Public-sector banks (PSBs) have failed to meet the annual enrollment targets for two key social security insurance schemes, Pradhan Mantri Suraksha Bima Yojana (PMSBY) and Pradhan Mantri Jeevan Jyoti Bima Yojana (PMJJBY), as per government data reviewed by Business Standard.

As of October 2024-25, PSBs have only achieved 40% of their PMSBY enrollment target of 64 million and 30% of the 41 million target for the PMJJBY.

Launched in 2015, the PMSBY is a one-year accidental insurance scheme, renewable annually, that provides coverage for death or disability to individuals aged 18-70 who have a bank or post-office account.

The scheme offers accidental death and disability coverage of Rs 2 lakh (Rs 1 lakh for partial disability) for an annual premium of Rs 20.

The premium is automatically deducted each year from the subscriber’s bank account, based on a one-time authorization from the account holder.

Among the public-sector banks, Bank of India has the lowest performance, reaching just 11% of its target, followed by UCO Bank at 14%, Bank of Maharashtra at 24%, and Union Bank of India, also at 24%.

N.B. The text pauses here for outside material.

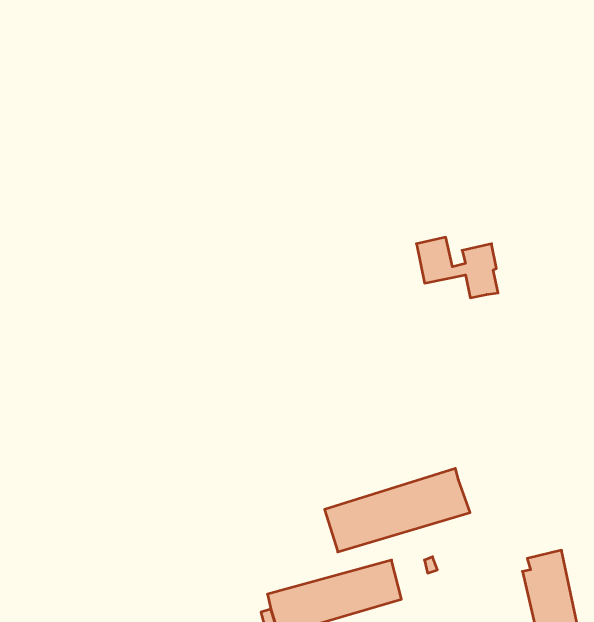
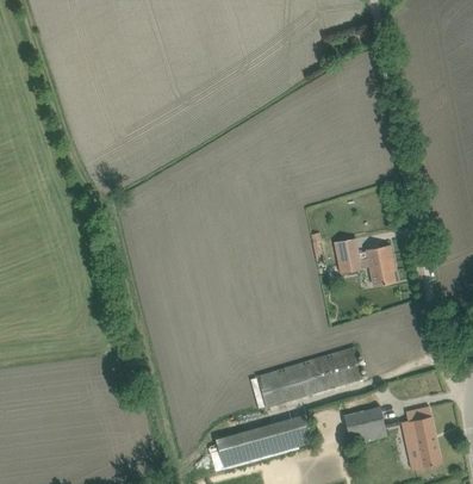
building: [416,237,498,298] -> [334,241,393,285]
building: none -> [342,405,387,446]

State Bank of India (SBI) and Indian Bank have the highest enrollment rates, with 60% and 45% of their targets achieved, respectively.

The PMJJBY, also launched in 2015, is a life insurance scheme that provides coverage for death due to any cause for individuals aged 18-50 with a bank or post-office account. Those who enroll before turning 50 can continue to receive coverage until the age of 55 by paying an annual premium of Rs 436 for a life cover of Rs 2 lakh.

Among the public-sector banks, UCO Bank has the lowest enrollment rate at 10%, followed by Bank of India at 13%, Union Bank of India at 16%, and Punjab National Bank at 19%.

State Bank of India (SBI) and Indian Bank have the highest enrollment percentages, achieving 45% and 39%, respectively.

The uptake of insurance schemes is influenced by casualties, with most beneficiaries being Jan Dhan account holders. We are gradually gaining momentum, but there is also a growing competition from private companies in the insurance market. Nonetheless, PSBs are working to scale up coverage through increased public awareness,” said a senior public-sector banker.

As per the Insurance Regulatory and Development Authority of India’s Annual Report for 2022-23, life insurance penetration decreased from 3.2% in 2021-22 to 3% in 2022-23, while the penetration of non-life insurance remained unchanged at 1% for both years.

The country’s insurance penetration dropped to 4% in 2022-23, down from 4.2% in 2021-22. On a global scale, insurance penetration and density were 2.8% and $354 for the life insurance segment, and 4% and $499 for the non-life segment. Overall, global insurance penetration and density stood at 6.8% and $853, respectively, in 2022.

Insurance penetration is defined as the percentage of total insurance premiums, while insurance density is the ratio of premiums to the population, or the per capita premium.